解开肩带后,肚兜上部虚躺在宁雨昔嫩胸之上虚靠着,又是另一番美景不胜
收,接下来是下一步了!
“仙子师父,手请再抬高一点,方便弟子取宝甲。”
“那是自然,还有什么仙子师父,别口花花。”宁雨昔全然不觉被占便宜,
语气依然洁如冰山,不冷不热却是最冷也最热。说着便把双手背在脑后,把胸部
挺得更凸了,同时也展露出那神秘的腋下……那景象,那姿态……
“噗……”林立真的忍不住啦!只觉自己体内闹血荒,二十七年来从来没那
么虚弱过。
“师……师父,弟……弟子接着来了。”林立实在是没力了,不等宁雨昔便
上前,胸膛顶胸膛,手巍巍颤颤绕穿仙子腋下去解仙子背后那销魂胸带,只是或
许难解了点,这?迷糊间便把头搁在仙子右肩,大脸是在仙子粉嫩的右脸颊上摩
啊摩的。
绕是宁雨昔正被异能影响着世界观,也难抵这样亲昵磨蹭,只觉耳根愈发充
血涨红,“还没好吗?呀!”却是仙子发现怎地自己声音突然就像猫叫般,发现
后惊呼出声却又像十三、四岁小姑娘般……只觉又是一阵天旋地转。
“师父,快好了呢……好了,师父!”说着便离开这香艳的姿势,浑然没有
发觉冰清玉洁的宁大仙子的尴尬。宁雨昔望见徒弟神色倒像是没发现刚刚自己失
态,也是松了口气。
两个人傻呼呼的这一瞬,却是都没想到这授礼仪式的高潮正要来临。
肚兜宝甲失去肩带、再失胸带,防御性能出现漏洞,再也不能为宁仙子带来
全方位的保护。中上部顺着宁仙子酥胸的弧度滑落,掉在腰带肚脐之上一点的位
置,顿时,宁雨昔大仙子的上空失守!
酥胸只比包子大了一点,乳首不大,比硬币小点,粉红色。肌肤不能说是雪
白,宁仙子的上身该说是朦胧乳白带点透明的那种颜色,微挺上胸,消瘦刀剪的
肩头,恰是应了那句“冰肌玉骨,傲梅嶙峋”。酥胸只比包子大了一点,淡粉色
的乳首不大,仅比酥胸上的皮肤深一点点。
林立为这一幅鬼斧神工千古名画所震撼,心中所想只能是这才应了那句“九
天落水,天上谪仙人”的绝章。
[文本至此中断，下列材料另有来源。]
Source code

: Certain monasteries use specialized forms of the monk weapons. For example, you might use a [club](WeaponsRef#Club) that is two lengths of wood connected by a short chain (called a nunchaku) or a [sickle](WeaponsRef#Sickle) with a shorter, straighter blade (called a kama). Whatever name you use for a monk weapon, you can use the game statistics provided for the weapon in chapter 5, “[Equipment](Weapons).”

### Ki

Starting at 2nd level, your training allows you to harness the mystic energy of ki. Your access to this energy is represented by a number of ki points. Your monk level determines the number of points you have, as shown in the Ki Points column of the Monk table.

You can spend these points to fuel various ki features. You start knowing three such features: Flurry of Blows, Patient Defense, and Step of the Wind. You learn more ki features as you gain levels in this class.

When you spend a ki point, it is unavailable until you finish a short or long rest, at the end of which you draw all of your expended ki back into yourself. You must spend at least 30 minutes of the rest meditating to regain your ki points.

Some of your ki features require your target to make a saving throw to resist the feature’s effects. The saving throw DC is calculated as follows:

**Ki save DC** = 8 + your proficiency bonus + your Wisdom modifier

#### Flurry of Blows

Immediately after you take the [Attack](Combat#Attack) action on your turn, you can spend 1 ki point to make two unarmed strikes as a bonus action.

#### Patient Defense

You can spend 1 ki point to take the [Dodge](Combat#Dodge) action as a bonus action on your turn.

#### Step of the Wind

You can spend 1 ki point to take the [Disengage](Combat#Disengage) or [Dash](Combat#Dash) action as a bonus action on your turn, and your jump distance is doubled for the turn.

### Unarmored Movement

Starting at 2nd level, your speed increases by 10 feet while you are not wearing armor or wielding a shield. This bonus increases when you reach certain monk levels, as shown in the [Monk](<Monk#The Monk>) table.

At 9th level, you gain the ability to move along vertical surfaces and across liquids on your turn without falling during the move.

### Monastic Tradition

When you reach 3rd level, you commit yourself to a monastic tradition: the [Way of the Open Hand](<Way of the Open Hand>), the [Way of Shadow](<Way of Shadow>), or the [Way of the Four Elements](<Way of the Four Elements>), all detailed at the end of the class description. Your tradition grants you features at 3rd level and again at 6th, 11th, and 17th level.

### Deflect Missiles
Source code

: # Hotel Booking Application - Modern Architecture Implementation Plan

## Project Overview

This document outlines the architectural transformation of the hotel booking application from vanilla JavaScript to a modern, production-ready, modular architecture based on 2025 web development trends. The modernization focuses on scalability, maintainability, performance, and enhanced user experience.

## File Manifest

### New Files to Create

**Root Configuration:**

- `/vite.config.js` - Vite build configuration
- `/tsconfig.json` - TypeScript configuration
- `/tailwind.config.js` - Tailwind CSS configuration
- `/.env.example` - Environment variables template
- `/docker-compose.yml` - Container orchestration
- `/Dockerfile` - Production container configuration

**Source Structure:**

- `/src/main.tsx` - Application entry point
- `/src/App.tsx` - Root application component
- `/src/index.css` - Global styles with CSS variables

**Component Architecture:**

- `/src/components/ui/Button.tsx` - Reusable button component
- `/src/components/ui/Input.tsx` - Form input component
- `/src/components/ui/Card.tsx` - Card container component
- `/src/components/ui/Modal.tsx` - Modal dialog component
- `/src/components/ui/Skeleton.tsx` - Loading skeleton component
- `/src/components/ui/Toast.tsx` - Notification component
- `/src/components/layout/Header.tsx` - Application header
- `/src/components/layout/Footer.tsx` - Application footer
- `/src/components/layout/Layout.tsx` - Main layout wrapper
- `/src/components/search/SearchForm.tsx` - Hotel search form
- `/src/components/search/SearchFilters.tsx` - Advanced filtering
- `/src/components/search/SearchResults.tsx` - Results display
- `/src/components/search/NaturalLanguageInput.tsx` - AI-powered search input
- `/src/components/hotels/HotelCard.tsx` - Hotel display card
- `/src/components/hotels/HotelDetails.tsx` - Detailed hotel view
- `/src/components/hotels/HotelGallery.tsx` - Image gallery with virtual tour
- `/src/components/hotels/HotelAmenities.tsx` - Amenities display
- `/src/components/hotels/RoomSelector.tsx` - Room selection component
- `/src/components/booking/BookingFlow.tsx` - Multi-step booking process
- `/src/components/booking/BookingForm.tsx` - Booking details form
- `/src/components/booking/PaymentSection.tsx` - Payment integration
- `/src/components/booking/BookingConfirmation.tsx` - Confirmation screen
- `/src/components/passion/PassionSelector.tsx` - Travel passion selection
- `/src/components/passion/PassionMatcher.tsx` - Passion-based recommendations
而且……宁雨昔的乳头是内凹的!这具青春的肉
体有太多可以挖掘的东西太有深度了。
“师父,麻烦转个身。”
“嗯?”
林立趁仙子师父转身之际一抽腰带,顺手卷走了宝甲便躬身一拜:“谢师父
赐宝甲,请容弟子下去整理行囊,待明日再拜师父,领听教诲。”
“下去吧,明日便要正式授予你外门教课,且记今日要好好休息,并牢记内
门三十六、外门四十八门规,今日踏出这小芦如有违背,且看有谁会对你手下留
情。”这话讲得冷血无情,全身上下倒是只着一条小亵裤,貌似腰板还挺直着。
林立内心一阵小小编排,如今神话已破,心思倒是不如一开始时的拘谨了。
“仅尊师令,弟子告退。”林立不知宁大仙子是否会为自己明天准备教课,可自
己还得早点回去准备明天对仙子乃至自己的师姐大人们上的教课呢!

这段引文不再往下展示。